Below is a listing; print exactly its lines from the one containing "Step: Show the" down to the one containing "left_click(339, 141)", both inclusive, with every picture left out.

INFORMATION GIVEN: Begin

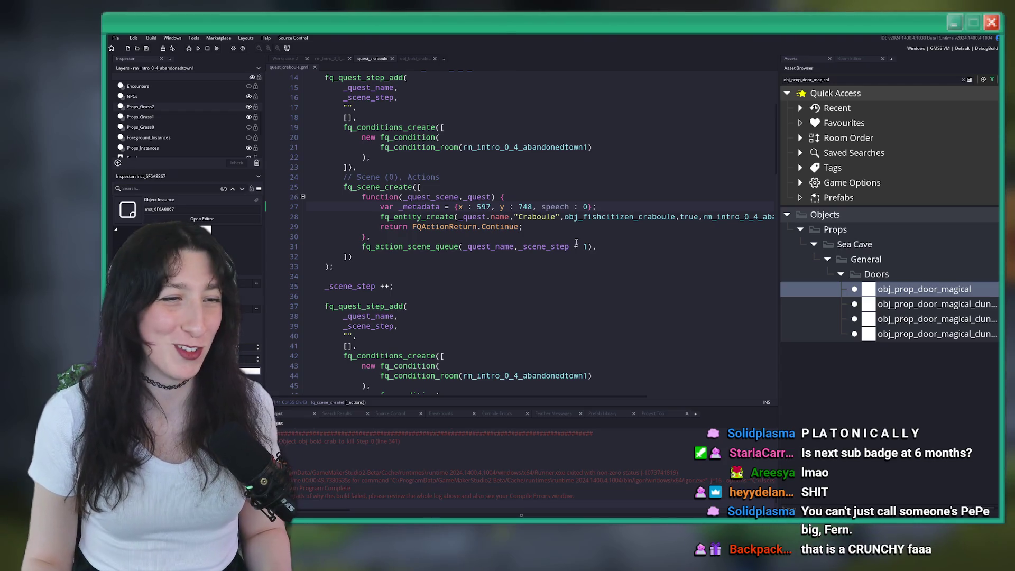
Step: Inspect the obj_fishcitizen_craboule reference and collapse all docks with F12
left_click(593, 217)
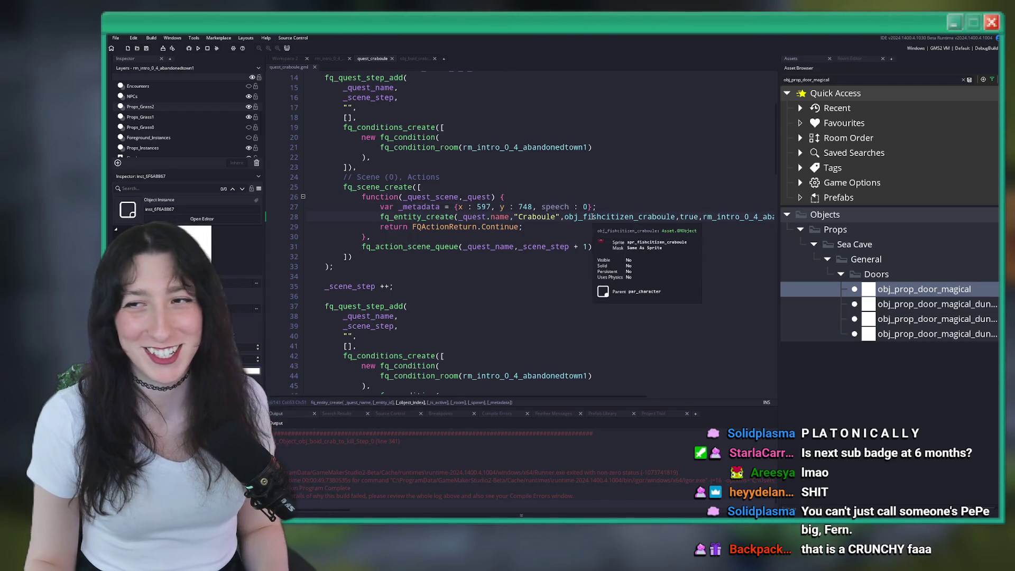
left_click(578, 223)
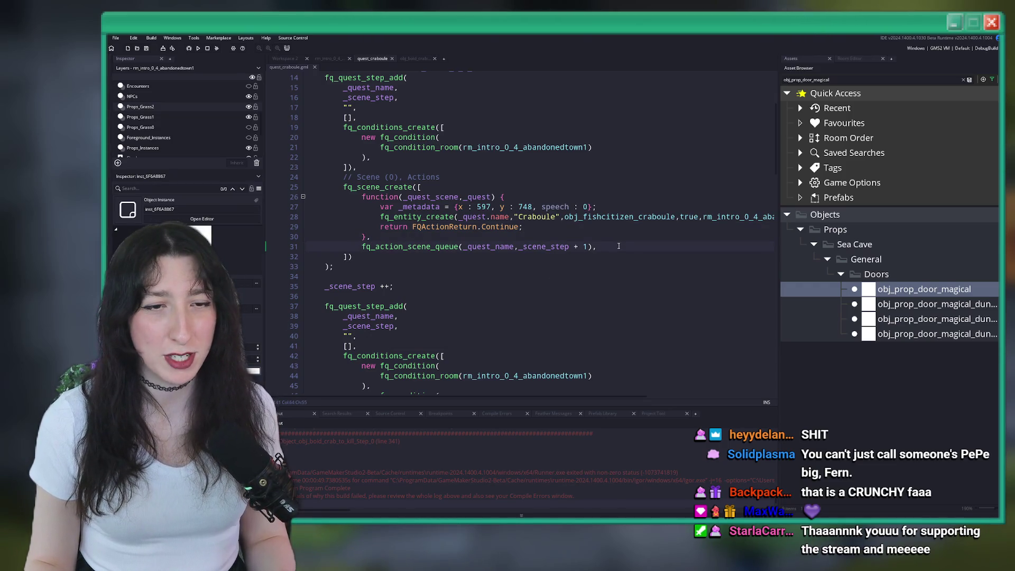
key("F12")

INFORMATION GIVEN: End
INFORMATION GIVEN: Begin

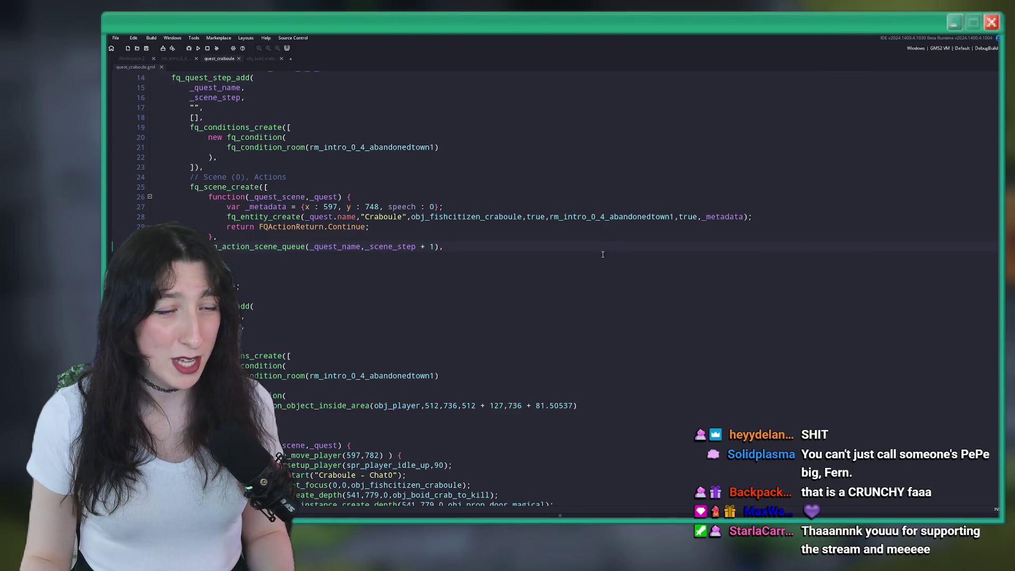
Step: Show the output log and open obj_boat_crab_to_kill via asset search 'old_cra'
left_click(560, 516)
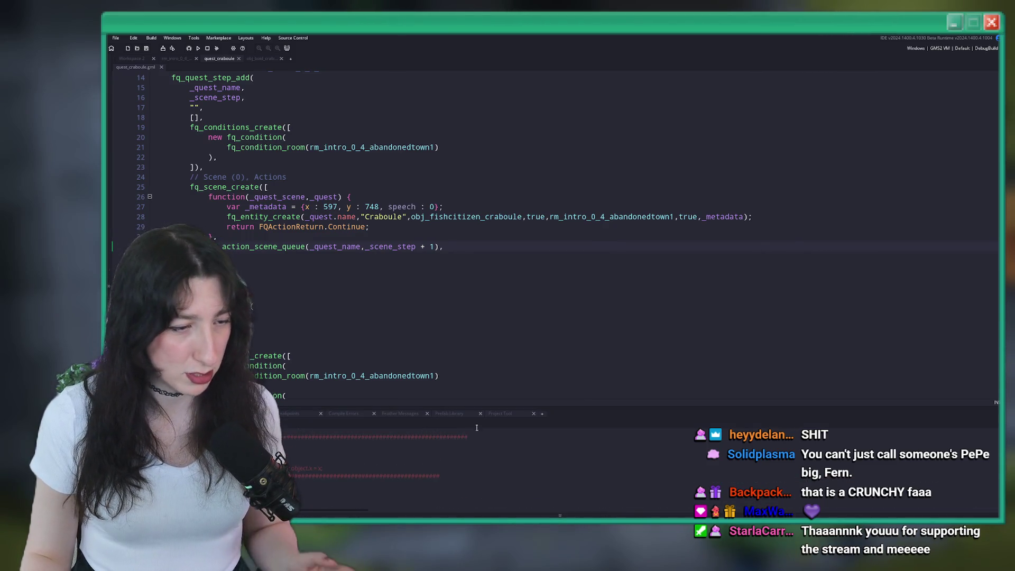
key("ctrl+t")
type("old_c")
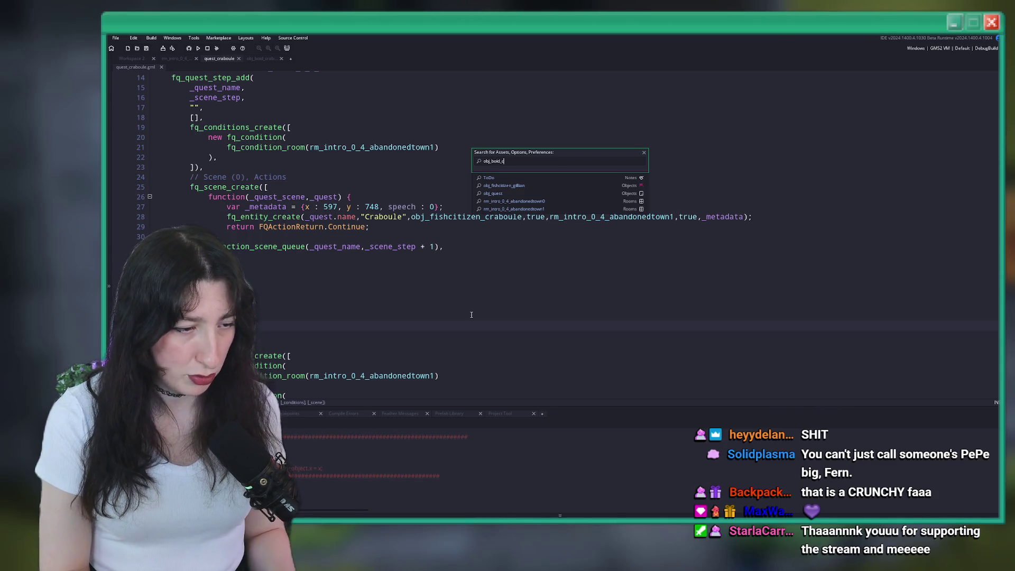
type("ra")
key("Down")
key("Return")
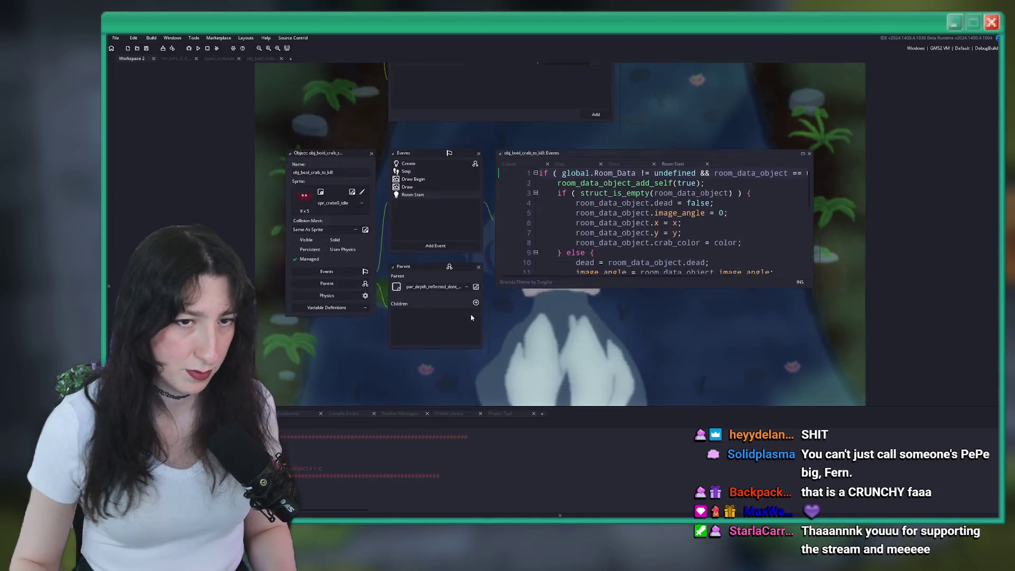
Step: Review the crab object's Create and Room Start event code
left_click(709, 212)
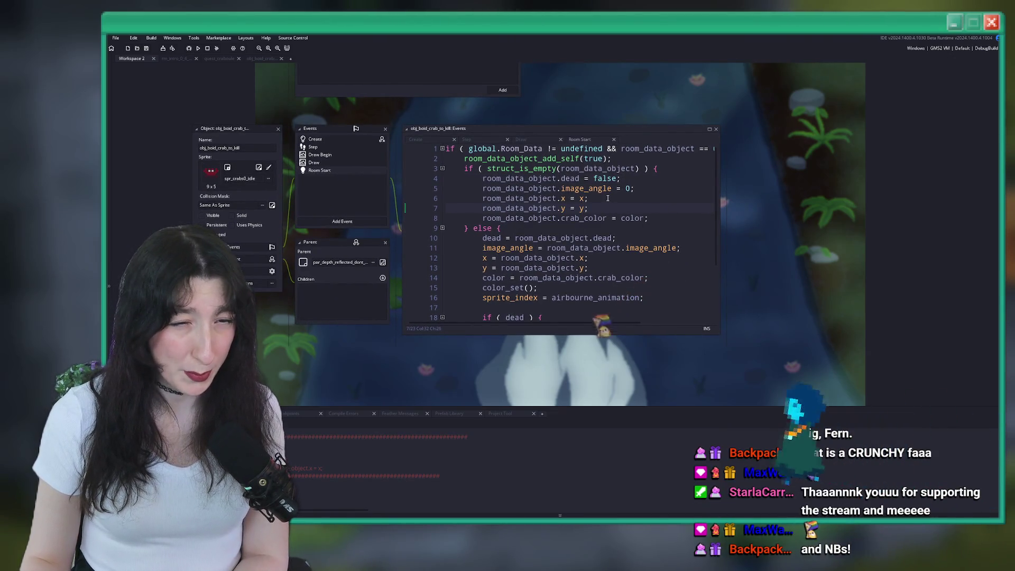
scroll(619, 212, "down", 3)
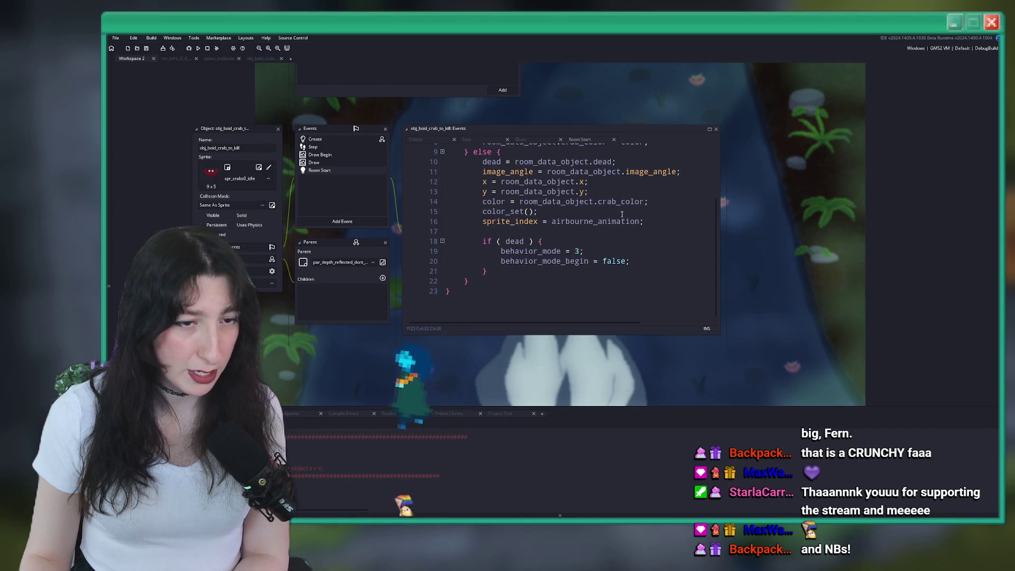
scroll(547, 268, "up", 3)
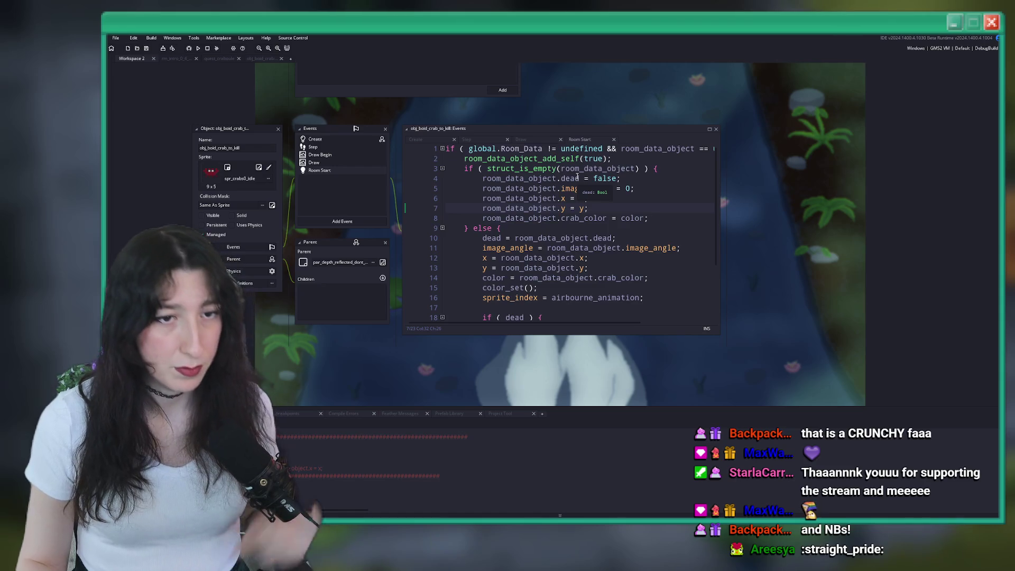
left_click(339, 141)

INFORMATION GIVEN: End
INFORMATION GIVEN: Begin

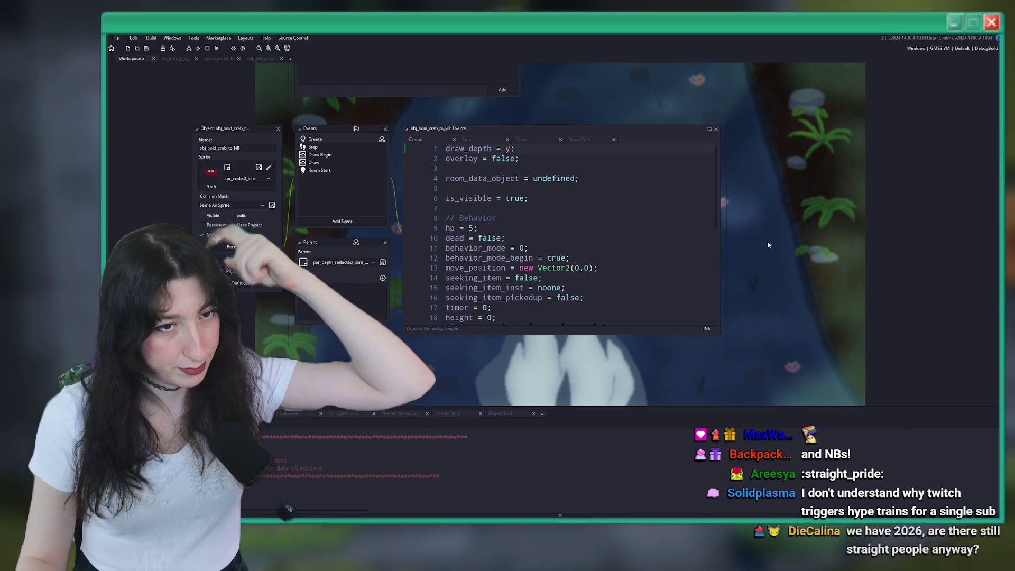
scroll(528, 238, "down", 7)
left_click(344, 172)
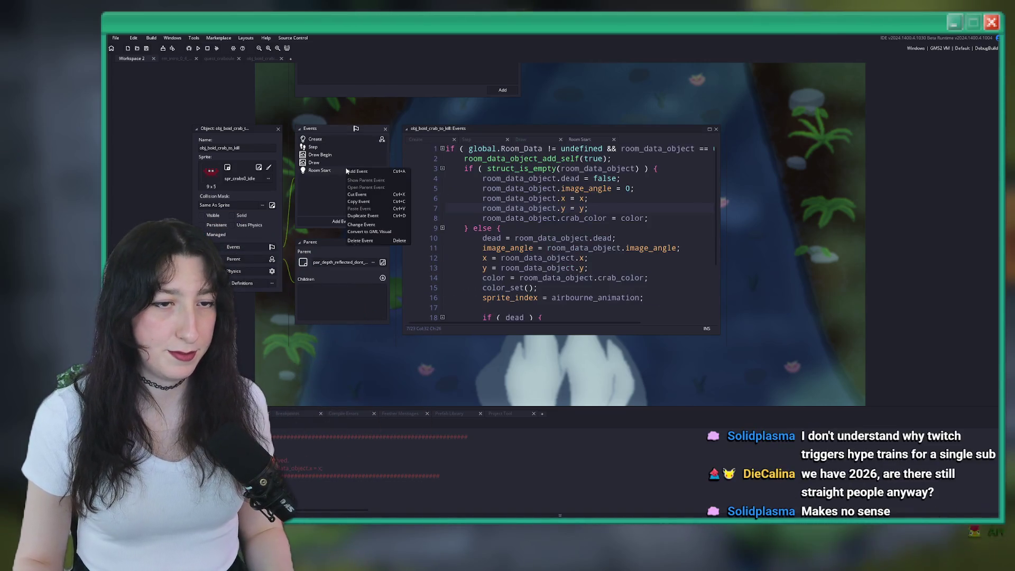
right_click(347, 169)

INFORMATION GIVEN: End

• [RESPONSE TO THE TASK]:
Step: Show the output log and open obj_boat_crab_to_kill via asset search 'old_cra'
left_click(560, 516)
key("ctrl+t")
type("old_c")
type("ra")
key("Down")
key("Return")
Step: Review the crab object's Create and Room Start event code
left_click(709, 212)
scroll(619, 212, "down", 3)
scroll(547, 268, "up", 3)
left_click(339, 141)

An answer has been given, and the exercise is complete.